Task directions: Set down every line of the records below word for word, leaving out the pictures.

# start of Entries supplied

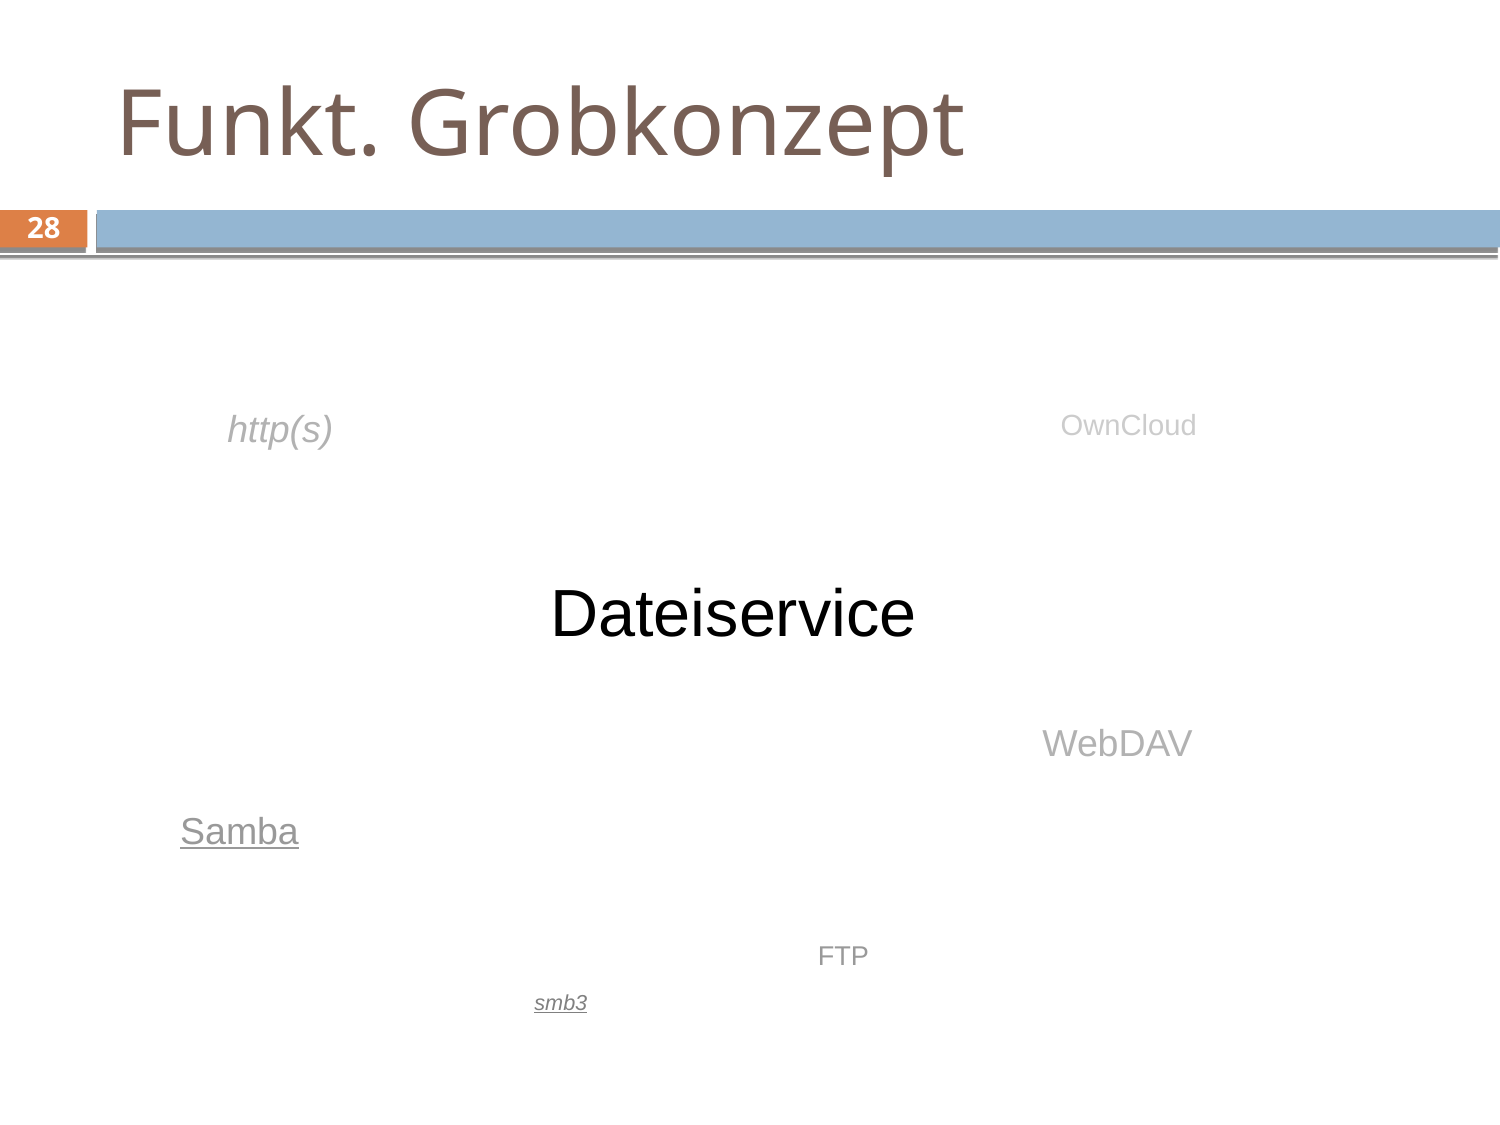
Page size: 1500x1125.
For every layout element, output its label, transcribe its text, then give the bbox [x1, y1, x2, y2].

text_box http(s) [212, 401, 349, 459]
text_box OwnCloud [1045, 401, 1213, 450]
text_box Samba [165, 803, 314, 860]
text_box WebDAV [1027, 714, 1241, 772]
text_box FTP [803, 933, 991, 979]
subtitle Dateiservice [47, 274, 1385, 1028]
title Funkt. Grobkonzept [100, 37, 1438, 200]
text_box smb3 [519, 956, 603, 1023]
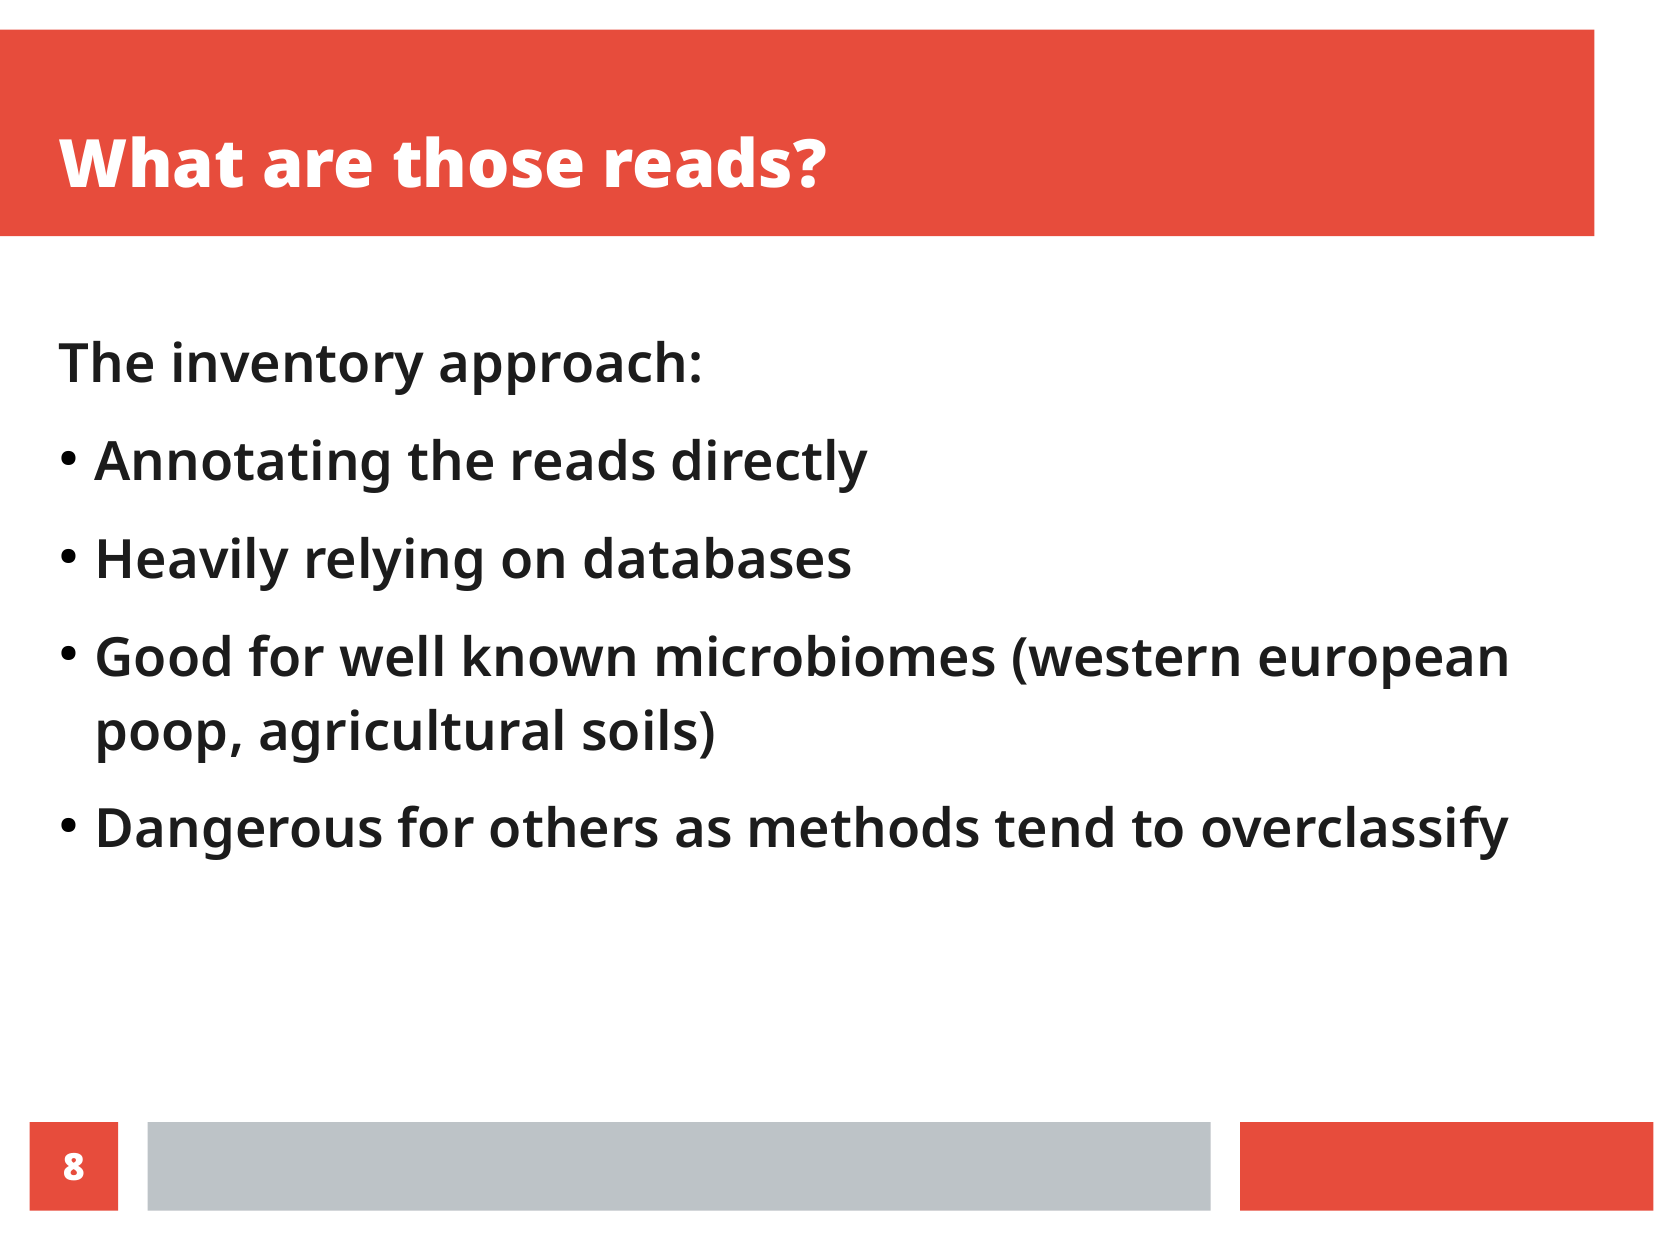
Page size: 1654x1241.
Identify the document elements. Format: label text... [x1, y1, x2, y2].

# end of Entries supplied

Exercise solution:
Page size: 1500x1125.
For every layout element, output its label, transcribe its text, then give the bbox [x1, y1, x2, y2].

text_box http(s) [212, 401, 349, 459]
text_box OwnCloud [1045, 401, 1213, 450]
text_box Samba [165, 803, 314, 860]
text_box WebDAV [1027, 714, 1241, 772]
text_box FTP [803, 933, 991, 979]
subtitle Dateiservice [47, 274, 1385, 1028]
title Funkt. Grobkonzept [100, 37, 1438, 200]
text_box smb3 [519, 956, 603, 1023]
Page size: 1654x1241.
Identify the document elements. Format: label text... [x1, y1, x2, y2].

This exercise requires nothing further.